HANDS-ON: The Dan Henry 1945 offers rugged WW2-era style for the same price as a MoonSwatchFergus Nash
Editor’s Note: Andrew here, and it just dawned on me as I read this piece by Fergus that the true modern master of democratisation, Dan Henry, has not only done it again with an “evocation of an era” as Ferg eloquently puts it. No, it’s more than that. In 2022, after a wave of desire swept the world for the MoonSwatch, he’s done it for the same price. Yes, this watch, in stainless-steel, is the same price as the MoonSwatch at retail. And significantly cheaper than the aftermarket prices of $400-$800 the watches are currently bubbling at. It’s absolutely mind-boggling, and we really don’t know how he does it. But here it is. Now, let’s get the torture of which dial you’re going to choose underway… Take it away, Fergus.
Dan Henry was one of the first major microbrands that achieved such grand success that you can hardly call them micro anymore. Using his vast collection of vintage watches for inspiration, Dan Henry’s watch designs offer powerful evocations of certain points in time, hence their naming scheme of specific years. The 1945 is named after the year the Allies officially claimed victory in World War II, and there’s no doubting its success in channelling that era.
With a Spitfire fighter plane emblazoned on the caseback, you can be sure that this watch is specifically aiming to honour the pilot’s watches of the second World War. With legibility in mind, the case size is a healthy 41.5mm that carries good wrist presence without losing its vintage credibility, given that pilot’s watches were usually on the larger side. The use of a quartz movement keeps it at an average thickness of 13.6mm, improving the overall wearability.
The 12-hour bezel not only adds GMT functionality, but the thin profile and brushed steel finish very much embraces the Weems style. We noticed its coin-edge and upon turning, discovered it’s actually a 12-click bezel, corresponding to the hour markings. Pioneered with Longines, the Weems bezel was originally devised for marking the seconds on a watch that didn’t have hacking features, but the patent was soon spread amongst other major Swiss brands like Omega, LeCoultre, and Zenith.

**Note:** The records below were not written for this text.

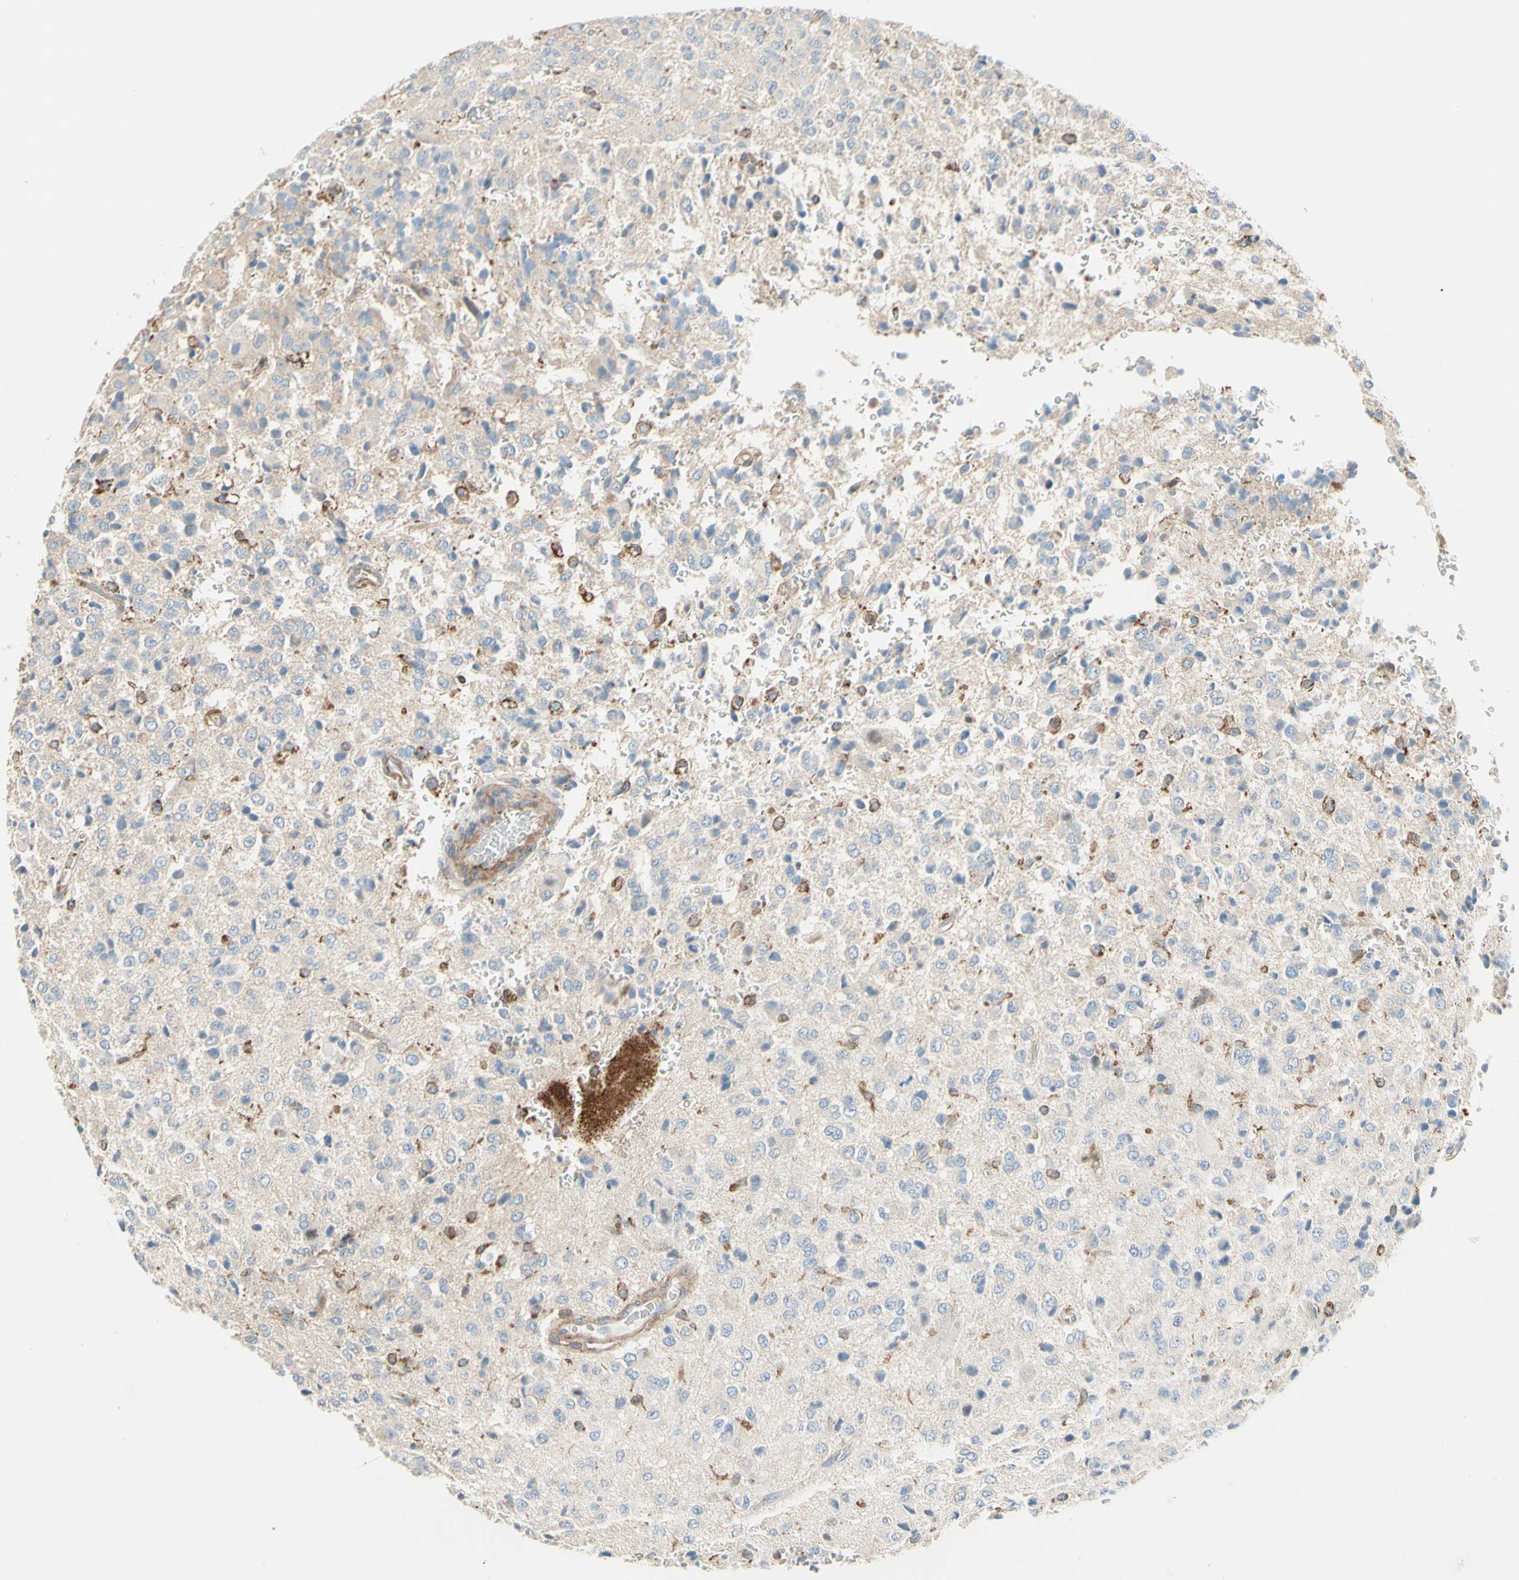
{"staining": {"intensity": "moderate", "quantity": "<25%", "location": "cytoplasmic/membranous"}, "tissue": "glioma", "cell_type": "Tumor cells", "image_type": "cancer", "snomed": [{"axis": "morphology", "description": "Glioma, malignant, High grade"}, {"axis": "topography", "description": "pancreas cauda"}], "caption": "Immunohistochemistry of glioma displays low levels of moderate cytoplasmic/membranous staining in approximately <25% of tumor cells.", "gene": "SEMA4C", "patient": {"sex": "male", "age": 60}}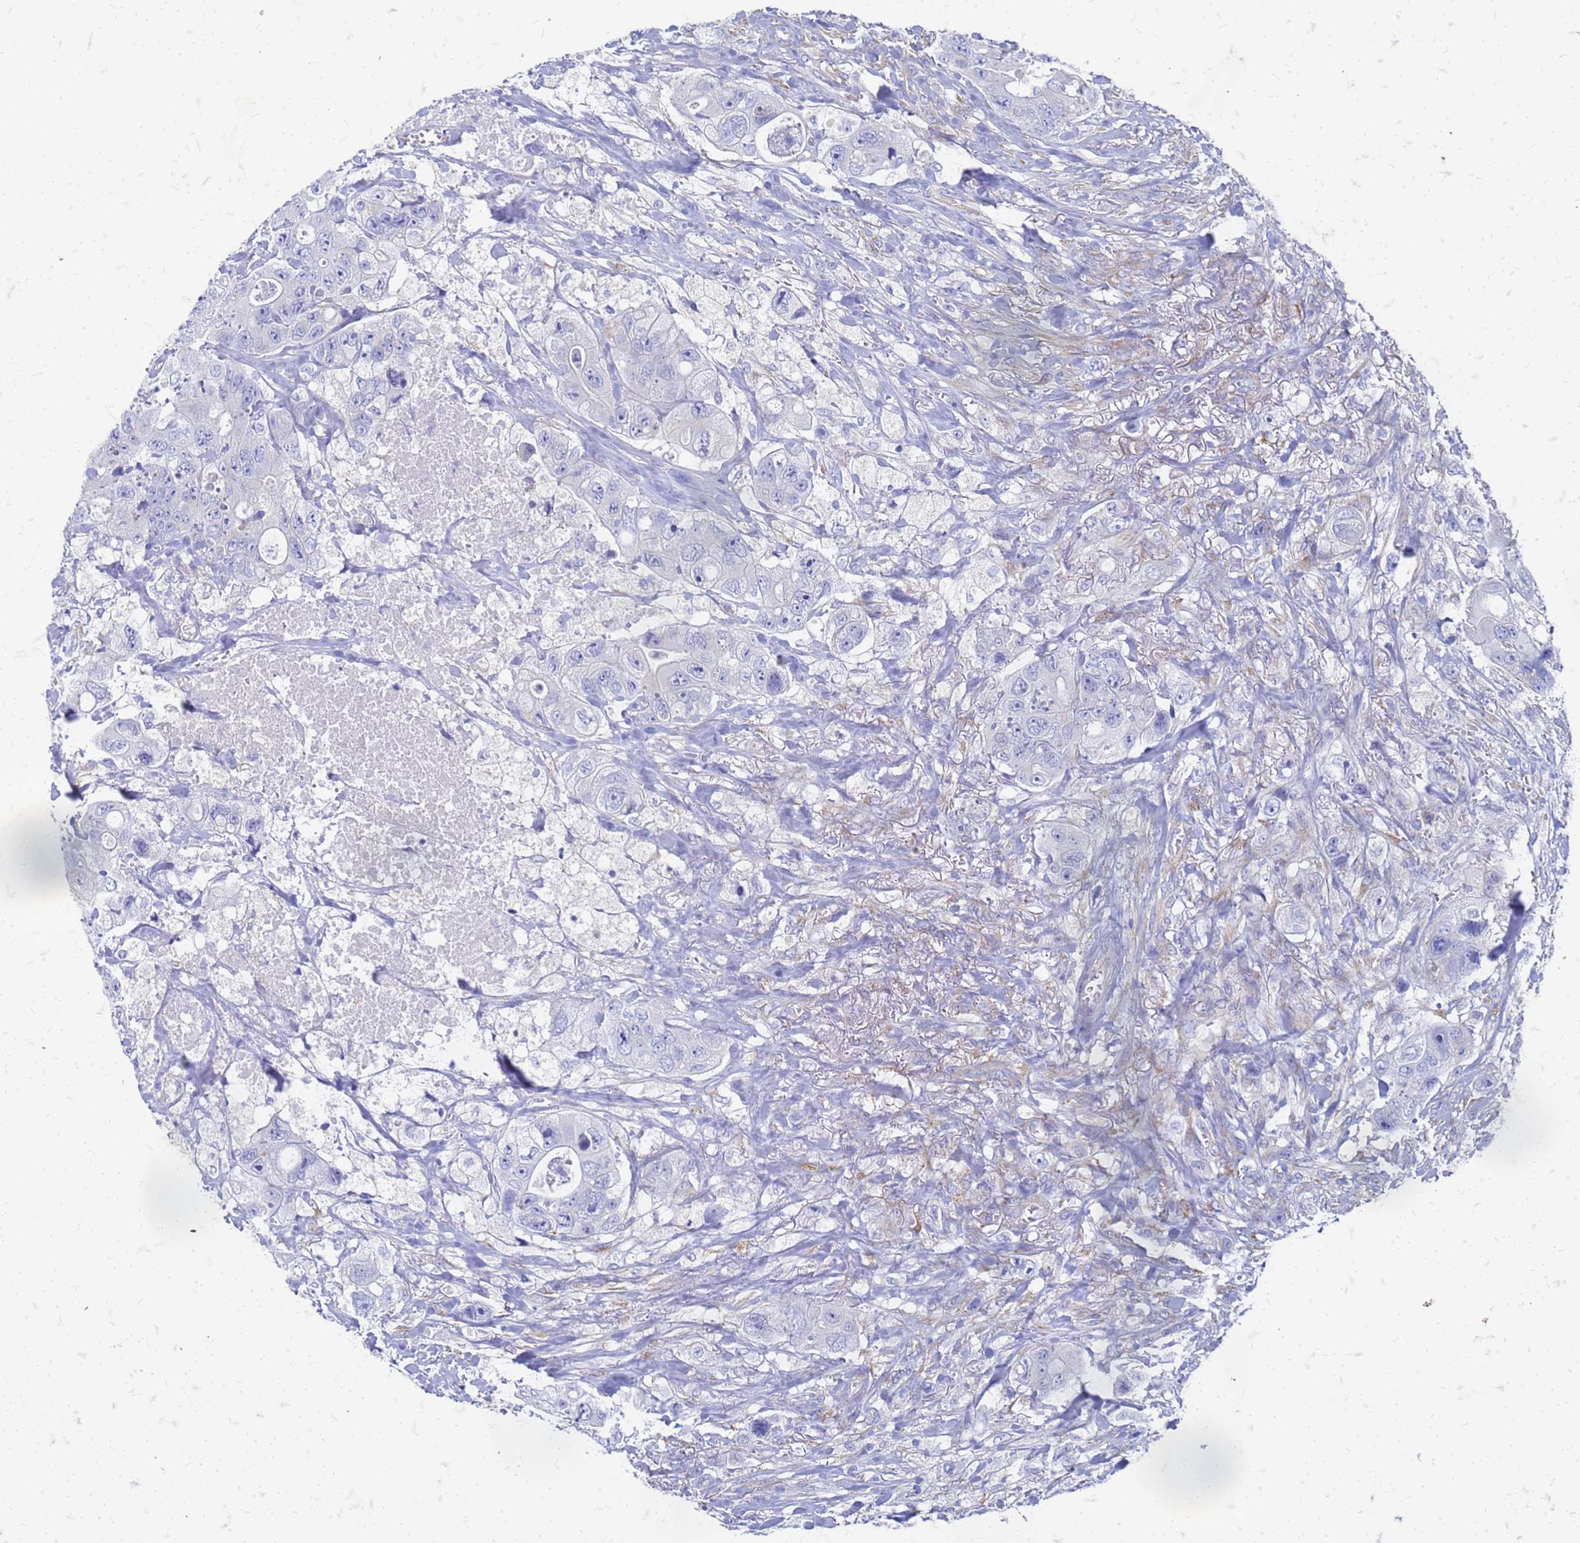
{"staining": {"intensity": "negative", "quantity": "none", "location": "none"}, "tissue": "colorectal cancer", "cell_type": "Tumor cells", "image_type": "cancer", "snomed": [{"axis": "morphology", "description": "Adenocarcinoma, NOS"}, {"axis": "topography", "description": "Colon"}], "caption": "The IHC histopathology image has no significant positivity in tumor cells of colorectal adenocarcinoma tissue. Nuclei are stained in blue.", "gene": "TRIM64B", "patient": {"sex": "female", "age": 46}}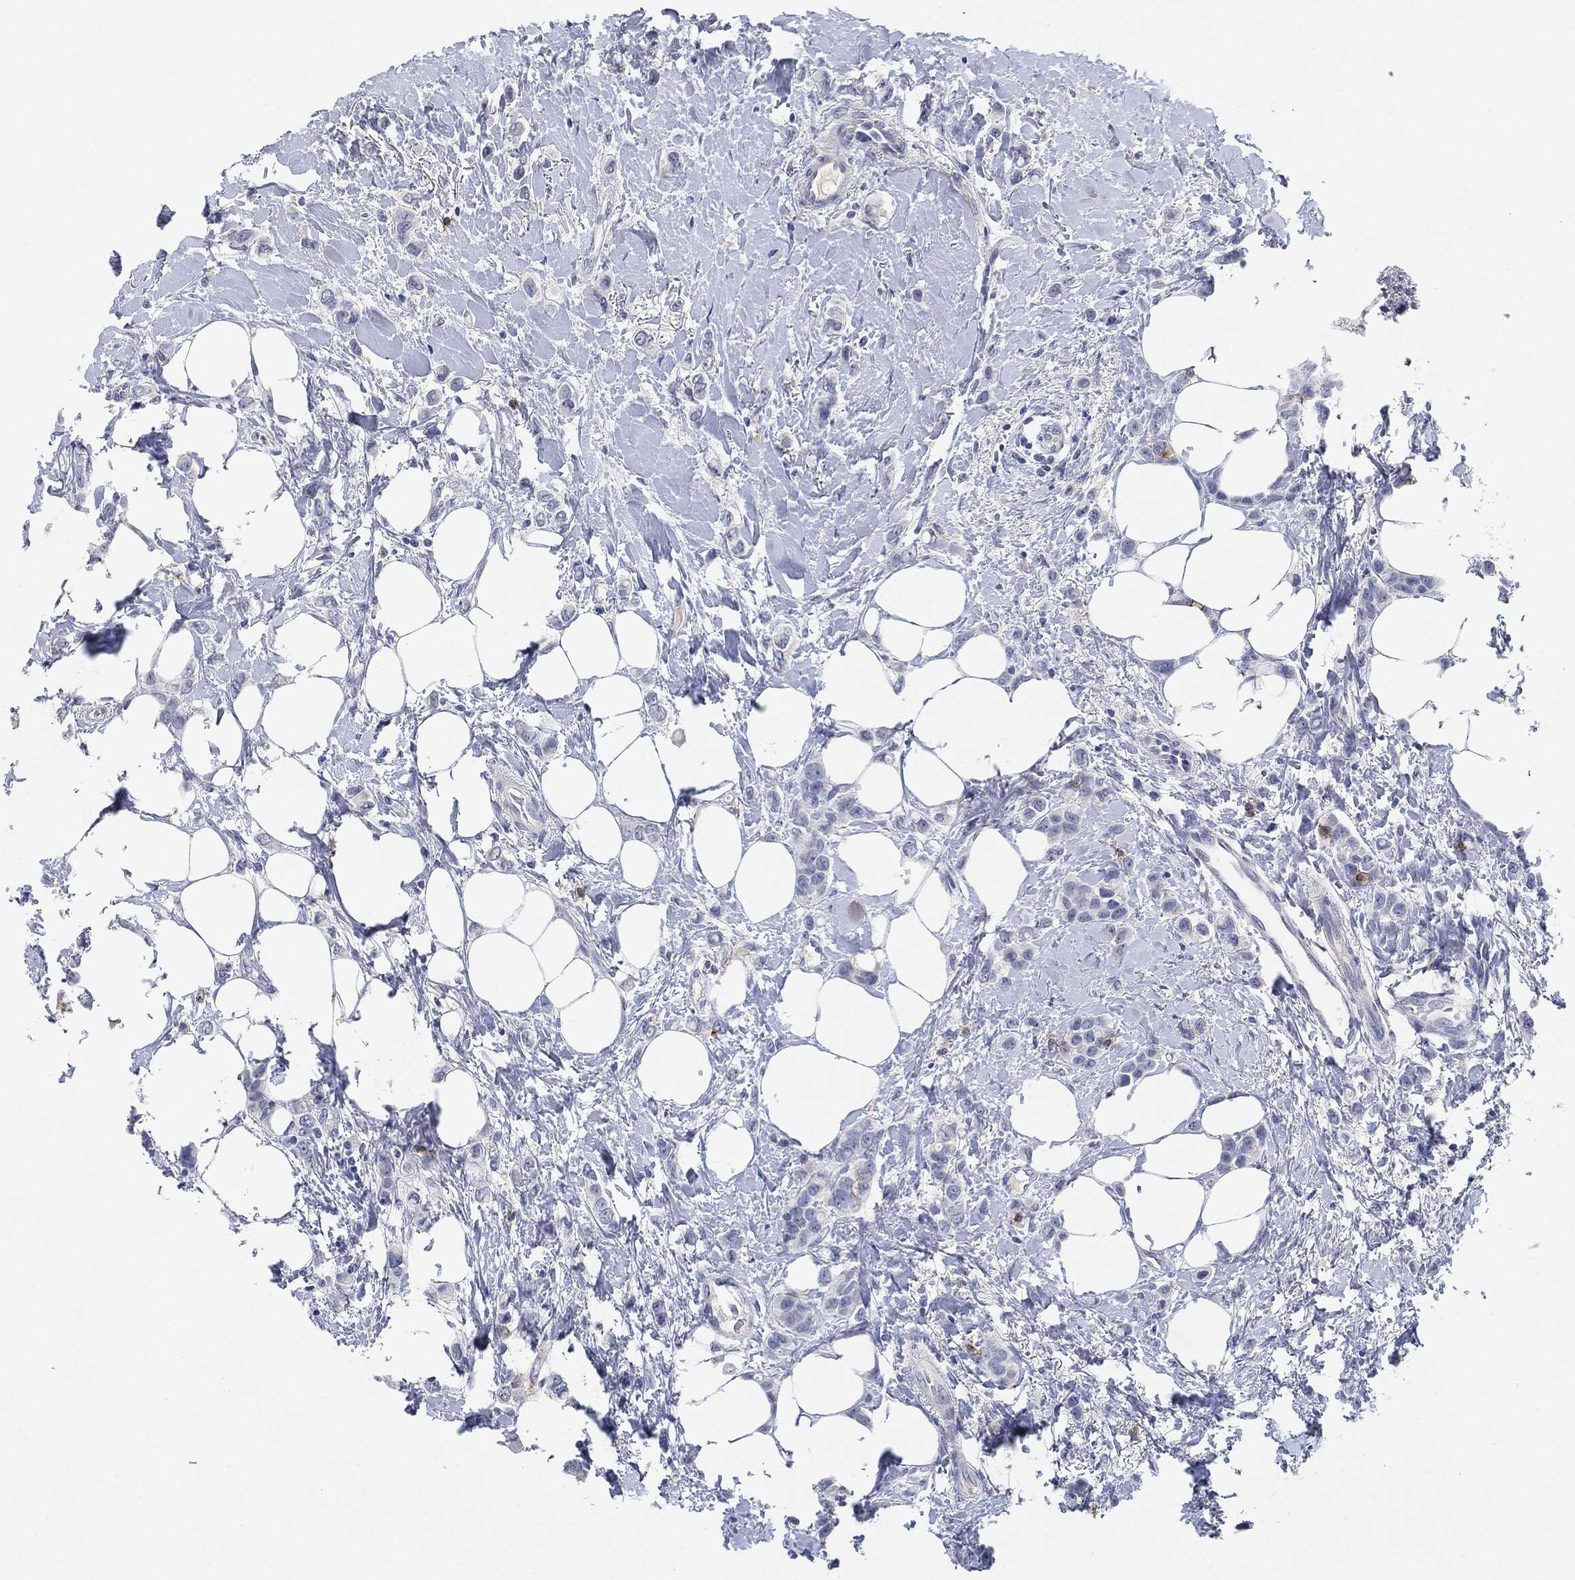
{"staining": {"intensity": "negative", "quantity": "none", "location": "none"}, "tissue": "breast cancer", "cell_type": "Tumor cells", "image_type": "cancer", "snomed": [{"axis": "morphology", "description": "Lobular carcinoma"}, {"axis": "topography", "description": "Breast"}], "caption": "DAB (3,3'-diaminobenzidine) immunohistochemical staining of breast cancer (lobular carcinoma) displays no significant staining in tumor cells.", "gene": "NTRK1", "patient": {"sex": "female", "age": 66}}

There’s a lot going on with the dial of the Dan Henry 1945, but there isn’t a single element out of place. The black and white colour scheme with red highlights is exceptionally cool, with your choice of white or black subdials featuring concentric circle guilloché. The subdials are fairly traditional for a chronograph, with a running seconds showing the single-second tick of the quartz movement. Overlapping the subdials are three scales printed around the dial’s edge, including a tachymetre to use with the chronograph and a telemeter in red that can be used for calculating the distance of falling bombs.
Although the dial is definitely cluttered, with some of the Arabic numerals and their respective 24-hour counterparts being deleted from the dial altogether, it does manage to be easily legible thanks to the large cathedral hands that stand out from the dial in all of their aged-white glory. In typical Dan Henry fashion, you can opt to have a date window sneakily incorporated into the 4:30 position, or keep the dial with one fewer complication. Most collectors would agree that a date display is too much on a watch like this, however it’s wonderful that those who need one can get one.
Dan Henry have used the Miyota 6S20 Meca-Quartz movement in their 1963 watch previously, and it’s undeniably the right choice to make watches of this style accessible to a much bigger audience. The single-second tick is relegated to the running seconds subdial as to be less noticeable, while the main chronograph hand moves at 4Hz to create the illusion of a fully mechanical movement. It has an estimated battery life of four years, which of course can vary wildly depending on your chronograph usage habits. All Dan Henry models depict a vehicle of their chosen timeframes on the caseback, and the dimensionality of the artwork is always fantastic. The Spitfire here is presented in a high polish on top of a matte, grainy sky.
While Dan Henry have already tackled a military chronograph in the form of the 1939, the Dan Henry 1945 does an excellent job providing a look into another essential style from World War Two. It’s a wellspring of designs that could still be tapped into, and the low cost means that you’ll be extremely tempted to own them all.
The Dan Henry 1945 pricing and availability:
The Dan Henry 1945 is available from the Dan Henry website, and has an RRP of $280 USD.